春には、咲き乱れる花々のような桃色の桜もち。
夏には、初々しい若葉の薫りたつ薄緑の
秋には、華やかな色合いを魅せる紅色のもみじ饅頭
冬には、一面が雪化粧したような乳白色のくず餅。
どれをとっても絶品で、季節ごとに楽しめる和菓子として人気が高い。こうした詳細をスミレが話すと、夏樹は相槌を打つように何度も頷いた。そして、弥生はというと……どうやら彼女は知らないらしく、 興味深そうに喉を鳴らせながら聞き入っていた。
「いろいろって、どういうことよ?」
「それはですね。2年間その店に通っていたから、アポを取ることが出来たんです」
「成約を取るために、2年も頑張ったってこと? いや、それだとおかしいわね。1年目の夏樹っちは、契約をジャンジャン取っていたものね。1件も成果が出なくなったのは、弥生っちが入社して暫く経った頃よね?」
スミレは独り言のように自問自答を繰り返す。それは、弥生が入社する前の出来事だ。夏樹が入社した1年目というのは、下位を寄せ付けないほどの実力の持ち主であった。だが、不思議なことにその勢いは徐々に陰りを見せ始め、2年目に突入後は一気に下降線を辿っていったという。つまり、ここで問題なのは、なぜ急に成果が落ちたのかである……。
「スミレ先輩、そんなにも深く考えないで下さい。

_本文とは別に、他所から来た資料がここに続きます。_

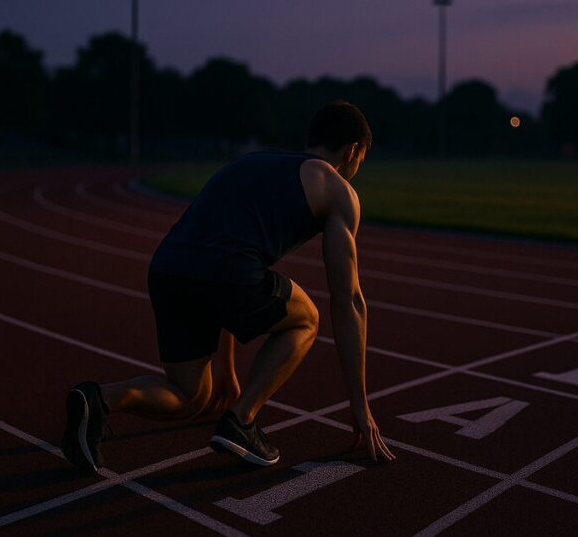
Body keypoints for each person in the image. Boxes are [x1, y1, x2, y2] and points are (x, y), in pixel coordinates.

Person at [61, 100, 396, 470]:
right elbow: (348, 299)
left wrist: (226, 371)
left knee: (190, 395)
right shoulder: (337, 190)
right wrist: (360, 404)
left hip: (169, 268)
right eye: (360, 160)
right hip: (224, 271)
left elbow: (214, 254)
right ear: (352, 151)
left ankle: (98, 399)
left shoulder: (249, 162)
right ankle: (242, 420)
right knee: (307, 318)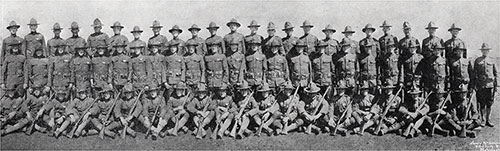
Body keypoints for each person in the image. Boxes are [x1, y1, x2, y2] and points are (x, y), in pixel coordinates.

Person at [472, 43, 498, 127]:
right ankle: (483, 119)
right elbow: (474, 73)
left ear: (488, 51)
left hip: (490, 85)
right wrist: (475, 85)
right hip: (481, 85)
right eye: (483, 50)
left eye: (486, 50)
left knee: (489, 103)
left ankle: (488, 119)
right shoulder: (477, 60)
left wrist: (497, 86)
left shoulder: (492, 60)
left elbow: (496, 73)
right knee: (482, 103)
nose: (485, 52)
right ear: (481, 51)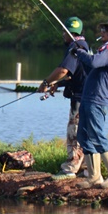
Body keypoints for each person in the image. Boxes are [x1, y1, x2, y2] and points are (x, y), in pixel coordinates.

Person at [74, 18, 108, 188]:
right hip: (89, 97)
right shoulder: (105, 49)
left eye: (105, 29)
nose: (101, 31)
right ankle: (94, 177)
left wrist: (81, 53)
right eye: (102, 28)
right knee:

単に僕が四季庵の常連で、偶々アポが取れたってだけですよ」
「偶々にしては、時期がねえ……」
「青葉さん、先輩がいう時期って何ですか?」
「時期も何も、弥生ちゃんには関係ない話だから、気にしなくてもいいと思うよ」
夏樹は弥生の疑問に対して、軽く受け流すように答えた。その反応を見た彼女は、腑に落ちない様子で首を傾げる。だが、ここで話を続ければ、いずれは真実を知ることになるだろう。それは彼にとって都合が悪いため、敢えて話を逸らすしかなかった…………。